Sacó la carta y la leyó.

—¿Es un milagro? —preguntó y, bajando la mirada, leyó la última frase en voz alta—: «Habiéndose presentado documentación suficiente, toda comunicación anterior expedida por esta oficina queda sustituida por el presente documento de
condono edilizio.»
—Brunetti dejó caer la mano en el muslo, sin soltar la carta—. ¿Significa esto lo que imagino? —preguntó.

Paola asintió, sin sonreír ni desviar la mirada.

Él buscó las palabras y el tono precisos y, habiéndolos encontrado, preguntó:

—¿No podrías ser un poco más explícita?

La explicación fue inmediata.

—Tal como yo lo veo, significa que el asunto ha terminado, que han encontrado los papeles necesarios y que no van a marearnos más.

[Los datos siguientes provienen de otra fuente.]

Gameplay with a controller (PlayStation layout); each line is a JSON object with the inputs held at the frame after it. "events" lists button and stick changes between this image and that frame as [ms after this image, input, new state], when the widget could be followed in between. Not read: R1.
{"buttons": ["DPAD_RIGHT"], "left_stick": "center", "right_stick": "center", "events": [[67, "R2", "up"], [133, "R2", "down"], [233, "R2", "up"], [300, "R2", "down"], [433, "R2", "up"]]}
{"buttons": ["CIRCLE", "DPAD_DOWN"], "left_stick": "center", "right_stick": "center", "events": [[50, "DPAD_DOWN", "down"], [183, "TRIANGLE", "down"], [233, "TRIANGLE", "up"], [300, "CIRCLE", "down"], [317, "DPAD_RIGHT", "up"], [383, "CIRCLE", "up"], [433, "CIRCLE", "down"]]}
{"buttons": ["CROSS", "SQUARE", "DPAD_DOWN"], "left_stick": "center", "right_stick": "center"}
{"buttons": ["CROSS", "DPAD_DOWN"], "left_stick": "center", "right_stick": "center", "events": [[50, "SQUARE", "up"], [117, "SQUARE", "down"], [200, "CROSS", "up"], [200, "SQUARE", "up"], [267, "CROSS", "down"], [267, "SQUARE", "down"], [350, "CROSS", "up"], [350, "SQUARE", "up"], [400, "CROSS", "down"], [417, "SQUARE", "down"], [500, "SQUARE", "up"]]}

—¿Encontrado? —repitió él.

—Encontrado.

Él miró la hoja de papel que tenía en la mano, en la que aparecía la palabra «presentado». La dobló y la introdujo en el sobre, mientras pensaba cómo preguntar y si debía preguntar.

Devolvió el sobre a su mujer y dominando todavía el tono pero no las palabras, inquirió:

—¿Tu padre tiene algo que ver con esto?

Él la observaba. La experiencia le dijo durante cuánto tiempo pensó ella en mentirle y también el momento en que abandonó la idea.

—Es probable.

—¿De qué manera?

—Estábamos hablando de ti —empezó ella, y Brunetti disimuló la sorpresa por el hecho de que Paola hablara de él con su padre—. Me preguntó cómo estabas, cómo iba tu trabajo, y le dije que tenías más problemas de los habituales. —Antes de que él pudiera acusarla de revelar sus secretos profesionales, Paola explicó—: Ya sabes que nunca hablo de cosas concretas, ni con él ni con nadie, pero sí le dije que estabas más sobrecargado que de costumbre.